Jody Wilson-Raybould, was one of the faces of that cabinet, appointed justice minister and attorney general, and the first indigenous person to attain that post.  Full marks were given to the new leader. He was walking, not just on water, but well.

That period of uncritical Trudeau-ism is over.  The dirt is coming in.  The brittle realities of politics have become apparent.  The glory boy has lost his shine, his coat looking that much more ragged.  Wilson-Raybould has resigned from the cabinet claiming interference from Trudeau in her efforts to prosecute engineering giant SNC-Lavalin, a company which has thousands of Canadians in its employ and a certain smell of bribery and corruption touching a number of Libyan business contracts.  (The Qaddafi era still casts its shadow.)

Wilson-Raybould proved to be a true spoil sport to the Trudeau image.  Jobs were playing on the prime minister’s mind, and became a dominant intrusion.  Going heavy on the company for grounds of fraud or corruption would lead to job losses, notably in Quebec.  A criminal conviction would fetter the company from bidding on government contracts for a decade.  Best keep SNC-Lavalin up and running, in a fashion.  The company would be encouraged to confess, spanked with a manageable fine and be made to promise improvements.  Wilson-Raybould refused.

On February 27, in extended testimony to members of the House of Commons Justice committee, the former Attorney General explained that between September and December 2018, she had “experienced a consistent and sustained effort by many people within the government to seek to politically interfere in the exercise of prosecutorial discretion [in her] role as the Attorney General of Canada in an inappropriate effort to secure a Deferred Prosecution Agreement with SNC-Lavalin.”

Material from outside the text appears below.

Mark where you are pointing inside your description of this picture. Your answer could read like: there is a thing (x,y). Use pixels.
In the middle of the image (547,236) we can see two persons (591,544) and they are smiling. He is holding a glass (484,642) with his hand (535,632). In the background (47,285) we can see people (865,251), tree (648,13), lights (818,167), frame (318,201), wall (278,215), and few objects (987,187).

Her refusal to accede to the deferred agreement for SNC, she surmised, led to her shuffling out of her cabinet position on January 7 this year.  She duly resigned.  Before the committee, she reminded members of the role of the attorney general, one who exercises discretion to prosecute “individually and independently.”  Cabinet’s views on the matter were irrelevant in making such decisions.

The extensive cloud was irritating and morally vexing enough to compel another resignation, a certain capable Jane Philpott of the treasury board.  “Unfortunately, the evidence of efforts by politicians and/or officials to pressure the former Attorney General to intervene in the criminal case involving SNC-Lavalin, and the evidence as to the content of those efforts have raised serious concerns for me.”

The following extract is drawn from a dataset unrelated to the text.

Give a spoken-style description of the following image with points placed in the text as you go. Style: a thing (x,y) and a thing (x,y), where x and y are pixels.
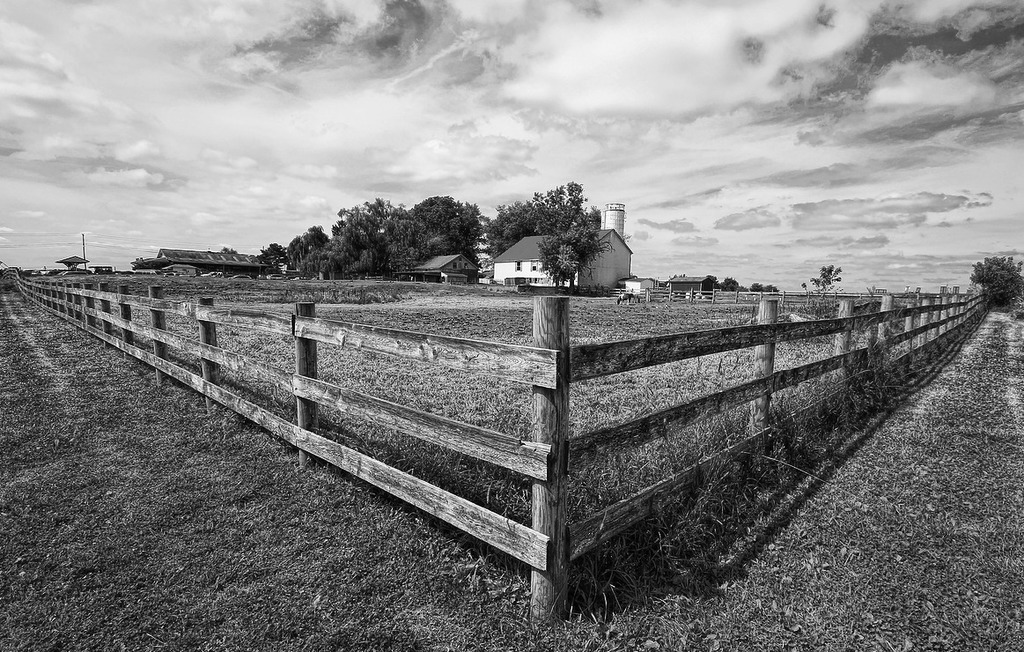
In this image there is a fencing (905,307) as we can see at bottom of this image (550,463) and middle of this image (564,410). There is a building (502,260) at middle of this image (555,263) and there are some trees (444,237) in the background (463,237) and there is one tree (990,271) at right side of this image (1006,275), and there is a sky (564,134) at top of this image (512,82).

If there is nothing more pronounced in outrage, it is those who felt faith and lost it; who adored stupidly, idiotically, only to understand that politics has a habit of feeding, and promoting, certain acts of self-interested and damaging imbecility.  Trudeau’s actions were those of a person caught up, concerned at the loss of jobs and votes.  Accordingly, he massaged any principles.

Other parties have started to express interest at this fall from grace.  Investigations have been mounted by the Justice Committee and the federal ethics commissioner.  The Organisation for Economic Cooperation and Development has expressed concern over the SNC-Lavalin affair, feeling that it poses a challenge to Canada’s reputation for upholding the rule of law.  NDP MP Charlie Angus insists that the perception of Canada on the “world stage” was at stake.  (Canada’s sense of virtue tends to assume a strained rhetorical quality at points.)  “If Canada is seen as a jurisdiction soft on corporate corruption, Canadians lose out.”

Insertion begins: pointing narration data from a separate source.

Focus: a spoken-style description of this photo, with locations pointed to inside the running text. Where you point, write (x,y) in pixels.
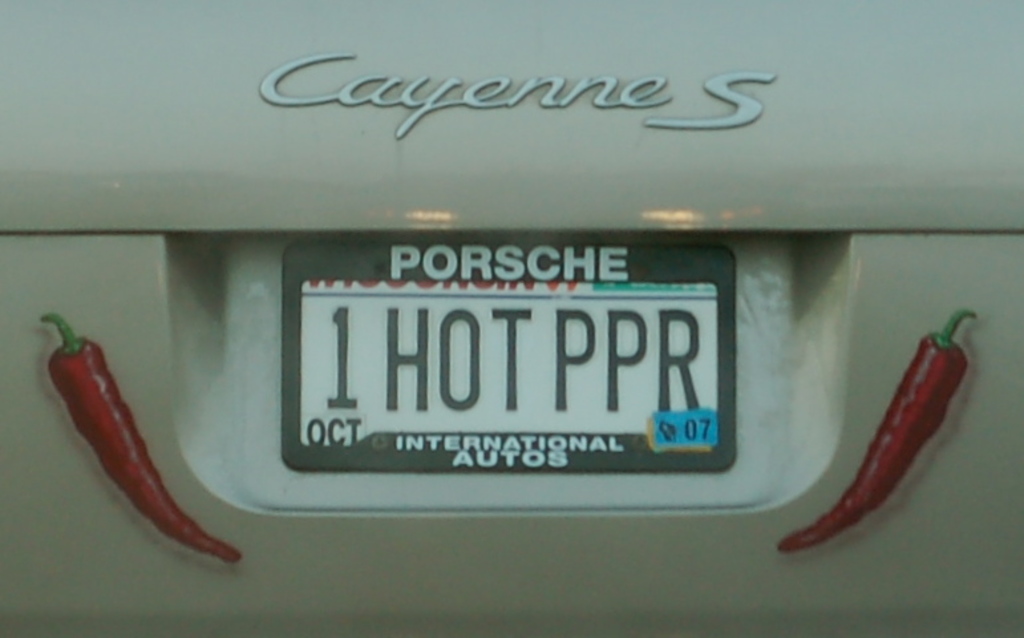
In the foreground of this image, there is a number plate (704,296) of a vehicle (373,486) and some text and stickers (149,467) on it.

SNC-Lavalin may well be the undoing of the prime minister in every sense, starting with members of his own party, though he seems to have retained support – at least for the moment – within his caucus.  The two resignations did not precipitate movements for an imminent coup.

If he had simply set his sights lower, clinging to the grime of politics and the arithmetic of amorality, the fall would not only have softened but be lower. Not so.  He felt better; elevated and irritatingly cocky, he could gaze from Olympus on the miscreants and assume that he had become exceptional in the frothy nonsense that is social media and goggle-eyed celebrity.  He could dabble in the world of moose shit and look puppyish and cute.  That time is at an end.